Yes, it clearly shows the fatal weakness of your proposal, which offered complete confidence that this would solve the OP's problem, without knowledge of the impedance of the OP's target circuitry.
It steers the OP towards the more practical and realistic approaches suggested by others, such as using an inexpensive DAC.
You specifically model a stupidly low PWM rate
Ummm, 1 kHz, which is over twice the frequency chosen by the Arduino designers for the analogWrite PWM signal, which on most pins is approximately 490 Hz. The output ripple would have been much worse if I had chosen the actual frequency of the analogWrite signal.
Note to the OP:
The output impedance of the Adafruit MCP4725 DAC module is 1 Ohm, and it can supply 25 mA of current to the target device.
So, it can easily handle low impedance loads (down to about 200 Ohms) without the need for a buffer amplifier, as suggested by the previous poster.
The medium in which the Paramecium Caudatum will be in is less than 1 ml of fresh water. The filtered PWM signal will be running through the water with ground across the other side of the well. For electrodes I plan on using 0.7mm graphite found in mechanical pencils. Also i will be using 1/4 inch wide copper tape to wrap around graphite and transfer the filtered signal from the output wire to the graphite electrode. Will the RC filter shown in reply 1 and also the adafruit DAC be suitable for this impedance load.
I wouldn't want to resort to using a DAC as i'm positioning many electrodes on the well which will all require a filtered pwm signal and don't want this project to get too expensive. An RC filter sounds cool too. I don't mind the filter taking too long to get to the target voltage btw.
I think you are fine witth n RC filter. I suspect above discussion came to be due to Tony's problematic presentation (from not mentioning to set he Arduino to a reasonable PWM frequency to claiming applicability to "all practical purposes").

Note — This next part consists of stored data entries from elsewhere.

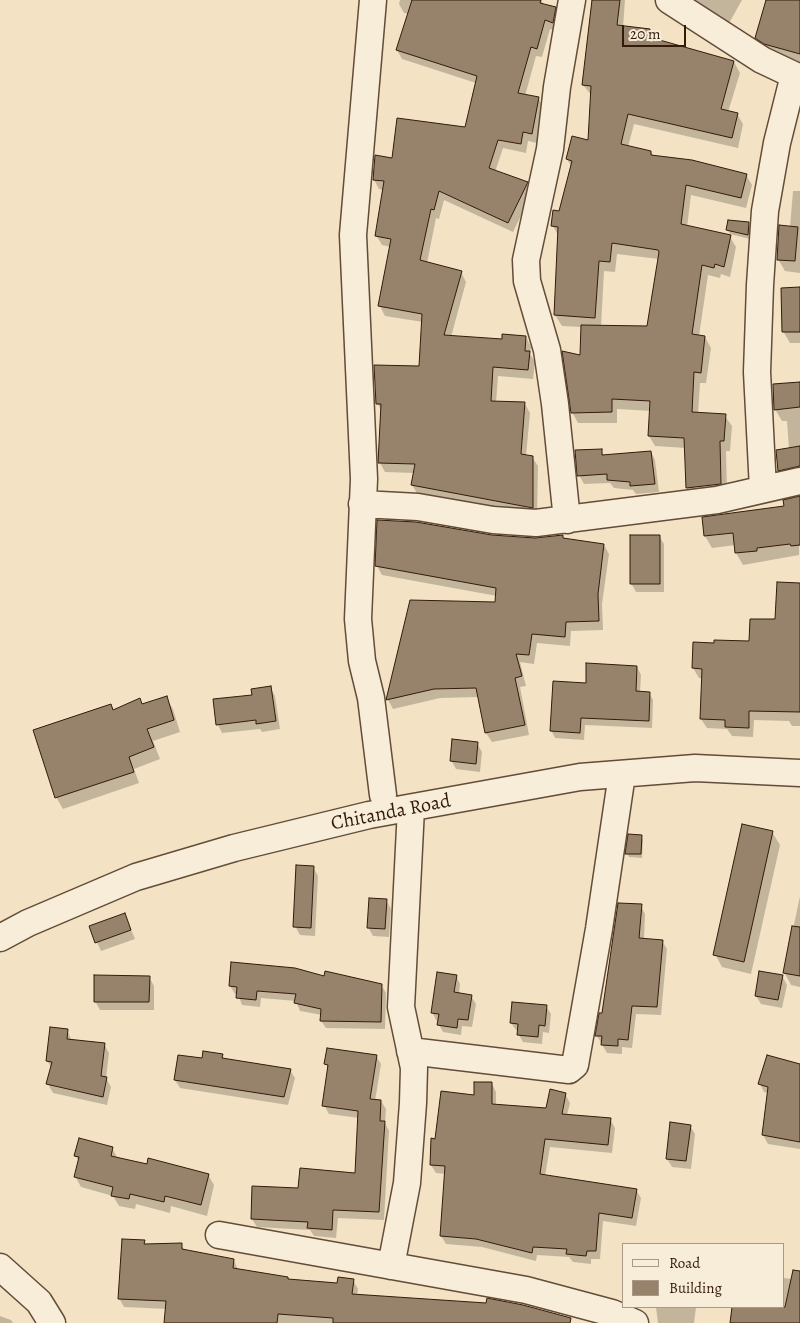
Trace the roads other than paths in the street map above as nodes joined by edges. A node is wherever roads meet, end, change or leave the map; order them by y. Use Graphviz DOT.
graph roads {
  1 [pos="373,0"];
  2 [pos="572,0"];
  3 [pos="670,0"];
  4 [pos="797,76"];
  5 [pos="800,481"];
  6 [pos="763,489"];
  7 [pos="362,504"];
  8 [pos="567,520"];
  9 [pos="800,773"];
  10 [pos="622,774"];
  11 [pos="382,795"];
  12 [pos="411,808"];
  13 [pos="0,938"];
  14 [pos="410,1051"];
  15 [pos="219,1235"];
  16 [pos="0,1266"];
  17 [pos="392,1266"];
  18 [pos="52,1323"];
  19 [pos="635,1323"];
  1 -- 7 [label="street"];
  2 -- 8 [label="street"];
  3 -- 4 [label="street"];
  4 -- 6 [label="street"];
  5 -- 6 [label="street"];
  6 -- 8 [label="street"];
  7 -- 8 [label="street"];
  7 -- 11 [label="street"];
  9 -- 10 [label="street, Chitanda Road"];
  10 -- 12 [label="street, Chitanda Road"];
  10 -- 14 [label="street"];
  12 -- 13 [label="street, Chitanda Road"];
  12 -- 14 [label="street"];
  14 -- 17 [label="street"];
  15 -- 17 [label="street"];
  16 -- 18 [label="street"];
  17 -- 19 [label="street"];
}
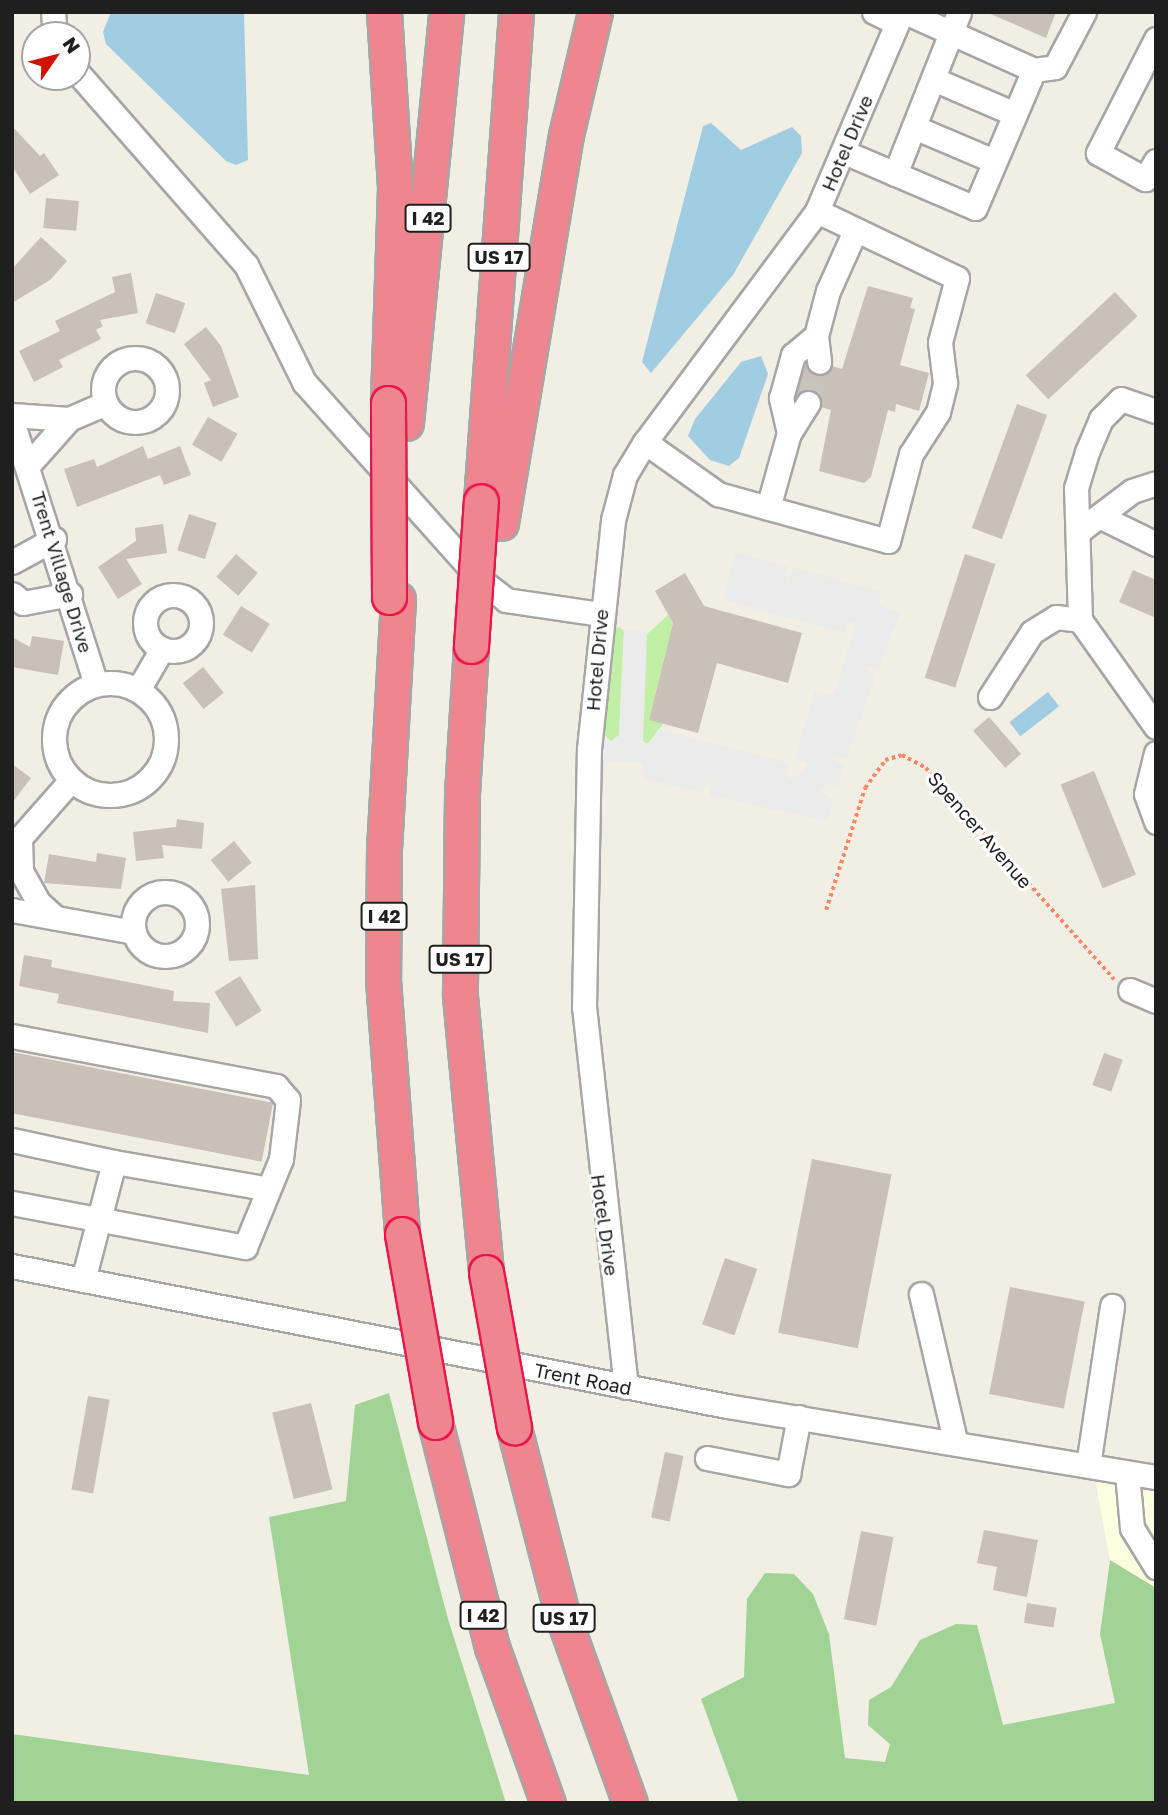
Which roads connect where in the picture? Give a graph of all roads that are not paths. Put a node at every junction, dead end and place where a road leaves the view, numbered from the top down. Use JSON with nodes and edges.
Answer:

You want a constant voltage, you don't mind delays ... if RC filtering PWM is for anyone, it is probably for you.
What is the goal of this experiment?
jremington:
The output impedance of the Adafruit MCP4725 DAC module is 1 Ohm, and it can supply 25 mA of current to the target device.So, it can easily handle low impedance loads (down to about 200 Ohms) without the need for a buffer amplifier, as suggested by the previous poster.
To anyone: Read the datasheet yourself, make up your own mind. It's your project.